Derjaguin-Broekhoff-de Boer analysis of adsorption in very disordered mesopores using probabilistic models

Our current ability to produce mesoporous materials with ordered morphology has raised fascinating questions about the impact of geometrical disorder on adsorption and desorption states [1]. Many recent works have investigated the role of mild elements of disorder, such as local constriction or corrugation superimposed to otherwise geometrically ideal cylindrical pores [2,3]. These works have notably shown that elements of disorder may act as nucleation sites and destabilize vapor-like metastable states. The relevance of these perturbation-like results to fundamentally disordered materials, such as gels, is unclear. In particular, do vapor-like metastable states exist at all in this type of very disordered material?

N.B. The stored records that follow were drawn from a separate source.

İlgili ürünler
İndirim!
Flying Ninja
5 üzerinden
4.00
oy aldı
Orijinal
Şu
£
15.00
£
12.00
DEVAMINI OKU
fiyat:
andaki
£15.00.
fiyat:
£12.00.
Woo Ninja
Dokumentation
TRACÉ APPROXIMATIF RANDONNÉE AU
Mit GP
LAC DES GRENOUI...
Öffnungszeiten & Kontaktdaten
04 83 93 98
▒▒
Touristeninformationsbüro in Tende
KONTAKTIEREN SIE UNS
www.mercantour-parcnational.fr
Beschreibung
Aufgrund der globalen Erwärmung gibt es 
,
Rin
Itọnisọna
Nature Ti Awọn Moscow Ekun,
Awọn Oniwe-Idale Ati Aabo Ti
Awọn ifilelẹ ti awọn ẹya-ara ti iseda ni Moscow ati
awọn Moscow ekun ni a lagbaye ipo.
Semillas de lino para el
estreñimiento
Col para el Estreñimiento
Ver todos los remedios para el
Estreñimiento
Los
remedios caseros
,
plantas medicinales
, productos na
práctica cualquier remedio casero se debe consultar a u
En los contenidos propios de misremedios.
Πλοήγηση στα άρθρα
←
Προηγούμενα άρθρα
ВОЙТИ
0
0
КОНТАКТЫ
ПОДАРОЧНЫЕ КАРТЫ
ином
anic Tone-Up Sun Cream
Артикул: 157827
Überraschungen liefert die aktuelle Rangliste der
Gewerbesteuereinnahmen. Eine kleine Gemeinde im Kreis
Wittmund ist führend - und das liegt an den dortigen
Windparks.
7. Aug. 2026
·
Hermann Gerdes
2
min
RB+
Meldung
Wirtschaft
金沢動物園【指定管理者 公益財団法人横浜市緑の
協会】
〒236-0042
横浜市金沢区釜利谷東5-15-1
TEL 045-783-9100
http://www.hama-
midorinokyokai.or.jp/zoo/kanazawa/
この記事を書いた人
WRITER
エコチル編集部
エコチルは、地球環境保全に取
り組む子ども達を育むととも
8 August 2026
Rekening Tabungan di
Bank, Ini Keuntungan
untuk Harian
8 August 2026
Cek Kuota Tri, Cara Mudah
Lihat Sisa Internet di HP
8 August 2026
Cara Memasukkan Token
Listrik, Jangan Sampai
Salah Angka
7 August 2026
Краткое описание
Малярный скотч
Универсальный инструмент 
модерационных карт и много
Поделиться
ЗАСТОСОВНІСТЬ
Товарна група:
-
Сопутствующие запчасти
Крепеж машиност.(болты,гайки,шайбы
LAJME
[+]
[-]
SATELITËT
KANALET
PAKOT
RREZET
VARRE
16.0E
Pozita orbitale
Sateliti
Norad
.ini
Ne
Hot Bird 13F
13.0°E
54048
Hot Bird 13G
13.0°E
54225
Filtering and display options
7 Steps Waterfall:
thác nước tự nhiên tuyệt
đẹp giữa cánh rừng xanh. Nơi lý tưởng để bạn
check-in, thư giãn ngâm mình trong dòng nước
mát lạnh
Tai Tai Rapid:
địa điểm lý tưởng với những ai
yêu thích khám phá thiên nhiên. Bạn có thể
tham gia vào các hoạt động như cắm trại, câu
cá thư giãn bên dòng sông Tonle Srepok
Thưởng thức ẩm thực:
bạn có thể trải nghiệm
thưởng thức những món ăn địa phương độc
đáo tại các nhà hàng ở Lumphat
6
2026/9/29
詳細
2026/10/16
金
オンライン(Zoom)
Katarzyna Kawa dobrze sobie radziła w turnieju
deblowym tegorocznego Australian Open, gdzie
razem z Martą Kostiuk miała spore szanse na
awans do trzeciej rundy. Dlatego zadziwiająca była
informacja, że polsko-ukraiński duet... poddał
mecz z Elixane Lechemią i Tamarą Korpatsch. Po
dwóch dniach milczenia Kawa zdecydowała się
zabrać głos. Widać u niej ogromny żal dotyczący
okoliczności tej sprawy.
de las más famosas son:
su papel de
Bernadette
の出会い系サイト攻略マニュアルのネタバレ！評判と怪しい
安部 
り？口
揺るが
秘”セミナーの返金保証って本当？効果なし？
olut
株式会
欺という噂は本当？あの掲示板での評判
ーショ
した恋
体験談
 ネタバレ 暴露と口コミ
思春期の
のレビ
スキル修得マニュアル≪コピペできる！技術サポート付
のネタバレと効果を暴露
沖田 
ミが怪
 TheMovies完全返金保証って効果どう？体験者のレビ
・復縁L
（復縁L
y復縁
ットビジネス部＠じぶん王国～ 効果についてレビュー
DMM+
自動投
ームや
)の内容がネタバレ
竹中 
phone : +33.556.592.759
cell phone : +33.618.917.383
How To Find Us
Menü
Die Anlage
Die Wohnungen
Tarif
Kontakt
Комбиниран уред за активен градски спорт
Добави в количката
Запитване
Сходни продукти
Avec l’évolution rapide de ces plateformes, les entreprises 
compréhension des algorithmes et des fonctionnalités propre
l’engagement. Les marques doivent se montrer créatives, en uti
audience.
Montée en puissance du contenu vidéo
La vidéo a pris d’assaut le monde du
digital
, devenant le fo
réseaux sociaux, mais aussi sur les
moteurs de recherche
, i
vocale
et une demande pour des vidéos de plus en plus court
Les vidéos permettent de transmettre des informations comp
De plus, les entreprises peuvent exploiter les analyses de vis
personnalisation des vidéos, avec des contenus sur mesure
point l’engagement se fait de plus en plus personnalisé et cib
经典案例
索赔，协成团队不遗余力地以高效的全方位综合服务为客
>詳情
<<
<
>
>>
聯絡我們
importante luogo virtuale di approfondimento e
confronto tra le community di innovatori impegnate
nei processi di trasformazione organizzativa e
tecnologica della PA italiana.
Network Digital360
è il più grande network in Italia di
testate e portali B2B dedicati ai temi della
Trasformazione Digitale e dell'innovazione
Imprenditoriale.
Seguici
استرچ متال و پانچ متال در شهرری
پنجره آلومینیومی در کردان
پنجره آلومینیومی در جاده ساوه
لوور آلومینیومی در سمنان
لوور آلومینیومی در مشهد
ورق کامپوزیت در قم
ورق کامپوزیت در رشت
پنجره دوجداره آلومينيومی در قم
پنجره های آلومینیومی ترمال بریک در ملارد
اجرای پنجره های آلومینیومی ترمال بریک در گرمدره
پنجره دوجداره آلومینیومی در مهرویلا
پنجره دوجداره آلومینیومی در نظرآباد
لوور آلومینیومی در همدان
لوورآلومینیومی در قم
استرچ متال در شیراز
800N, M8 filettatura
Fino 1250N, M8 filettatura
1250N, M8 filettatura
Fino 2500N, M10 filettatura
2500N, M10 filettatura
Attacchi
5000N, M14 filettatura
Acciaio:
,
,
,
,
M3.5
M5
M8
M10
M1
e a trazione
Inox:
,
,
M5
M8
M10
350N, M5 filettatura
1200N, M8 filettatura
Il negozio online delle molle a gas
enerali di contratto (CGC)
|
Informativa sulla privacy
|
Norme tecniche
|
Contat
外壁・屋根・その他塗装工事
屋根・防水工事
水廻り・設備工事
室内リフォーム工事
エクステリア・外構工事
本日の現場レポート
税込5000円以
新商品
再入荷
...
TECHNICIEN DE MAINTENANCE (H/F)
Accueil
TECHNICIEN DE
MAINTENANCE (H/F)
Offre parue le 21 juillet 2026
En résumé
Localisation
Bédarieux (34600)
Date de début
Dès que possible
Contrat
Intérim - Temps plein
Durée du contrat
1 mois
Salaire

In the present communication, we address this question using probabilistic models to investigate the role of disorder. We generalize the classical Gaussian field models of porous materials [4] and use them to analyze adsorption and desorption in the Derjaguin-Broekhof-de Boer approximation. Our approach differs from earlier contributions in that both the adsorbent and the adsorbate are described in terms of probabilities [5]. This enables us to analyze the adsorbate configuration in very disordered solids using a low-dimensional yet realistic configuration space. We notably show that vapor-like metastable states are unlikely in gel-like disordered materials.

[1] D.Wallacher, N. Künzner, D. Kovalev, N. Knorr, K. Knorr, Capillary condensation in linear mesopores of different shape, Phys. Rev. Lett. 92 (2004) 195704; [2] B. Coasne, A. Galarneau, F. Di Renzo, R.M.J. Pellenq, Effect of morphological defects on gas adsorption in nanoporous silicas, J. Phys. Chem. C 111 (2007) 15759; [3] C.J. Gommes, Adsorption, capillary bridge formation, and cavitation in SBA-15 corrugated mesopores: A Derjaguin-Broekhoff-de Boer analysis, Langmuir 28 (2012) 5101-5115; [4] R.J. Pellenq, P. levitz, Capillary condensation in a disordered mesoporous medium: A grand canonical Monte Carlo study, Molecular Physics 100 (2002) 2059;[5] C.J. Gommes, A.P. Roberts, in preparation.